无限循环或慢速计算机

时间:2019-04-06 09:09:13

标签: python pandas machine-learning linear-regression

我正在python上运行线性回归问题,不幸的是我的代码未显示任何结果。它没有显示任何编译时问题,但也没有提供任何答案。不知道我的计算机是否速度太慢,迭代次数太多或其他。

预期输出值theta 陷入无限循环

代码:

import pandas as p
# Using pandas to read features from our training set
dinit = p.read_csv('train.csv')
df = p.read_csv('train.csv')

b = list([df['crim'],df['zn'],df['indus'],df['chas'],df['nox'],df['rm'],df['age'],df['dis'],df['rad'],df['tax'],df['ptratio'],df['black'],df['lstat'],df['medv']])

bmean = [0,0,0,0,0,0,0,0,0,0,0,0,0,0]
# Calculating mean
for i in range(14):
    for j in range(333):
        bmean[i] += b[i][j]
for i in range(14):
    bmean[i] /= 333
bsigma = [0,0,0,0,0,0,0,0,0,0,0,0,0,0]
# Calculating standard deviation
for i in range(14):
    for j in range(333):
        bsigma[i] += (b[i][j]-bmean[i])**2
for i in range(14):
    bsigma[i] = (bsigma[i]/333)**0.5

# NOTE :- Replace 13 and 333 with dimensions of list+1
# Normalising data
for i in range(14):
    for j in range(333):
        b[i][j] = (b[i][j]-bmean[i])/bsigma[i]

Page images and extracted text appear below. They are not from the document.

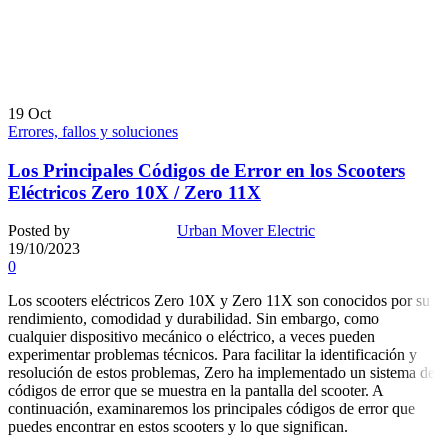
19
Oct
Errores, fallos y soluciones
Los Principales Códigos de Error en los Scooters
Eléctricos Zero 10X / Zero 11X
Posted by
Urban Mover Electric
19/10/2023
0
Los scooters eléctricos Zero 10X y Zero 11X son conocidos por su
rendimiento, comodidad y durabilidad. Sin embargo, como
cualquier dispositivo mecánico o eléctrico, a veces pueden
experimentar problemas técnicos. Para facilitar la identificación y
resolución de estos problemas, Zero ha implementado un sistema de
códigos de error que se muestra en la pantalla del scooter. A
continuación, examinaremos los principales códigos de error que
puedes encontrar en estos scooters y lo que significan.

theta = [0,0,0,0,0,0,0,0,0,0,0,0,0]


def costfun(theta ,b ):
    hypo = 0
    cost = 0
    y = 0
    for j in range(332):
        for i in range(13):
           hypo+=(theta[i]*b[i][j])
           y += b[13][j]
        cost+=(hypo-y)**2
        hypo = 0
        y = 0
    cost/=333
    return cost

print(b)
def GradientDescent(theta, b):
    alpha = 0.1
    hypo = 0
    cost = 0
    y = 0
    while (costfun(theta, b) > 1):
        for j in range(332):
            for i in range(13):
                hypo += (theta[i] * b[i][j])
                y += b[13][j]
            for i in range(13):
                theta[i] = theta[i]-((hypo-y)*b[i][j]*alpha/333)
    return theta
print(bmean)

print(GradientDescent(theta,b))

1 个答案:

答案 0 :(得分:0)

关于这段代码我要说的太多了,所以让我们从头开始:

0)线性回归的实现方式很多。仅举几例:

  • sklearn.linear_model.LinearRegression
  • scipy.stats.linregress
  • 可能很多,但谁在乎,那是最好的

1)如果您正在做数学运算,请使用numpy ...内置矢量化操作,这将避免您进行许多容易出错的循环。例如,下面是代码的前30行:

import numpy as np

# Generate toy data, mu=10, sigma=5
M, N = 1000, 14
features = np.random.normal(10, 5, size=(M,N))

# Normalise
norm = (features - features.mean(axis=0)) / features.std(axis=0)

# Initialise theta
theta = np.zeros(N)

(另外,我应该说,对于熊猫来说,相同的操作几乎可以完成,所以为什么还要麻烦使用列表?)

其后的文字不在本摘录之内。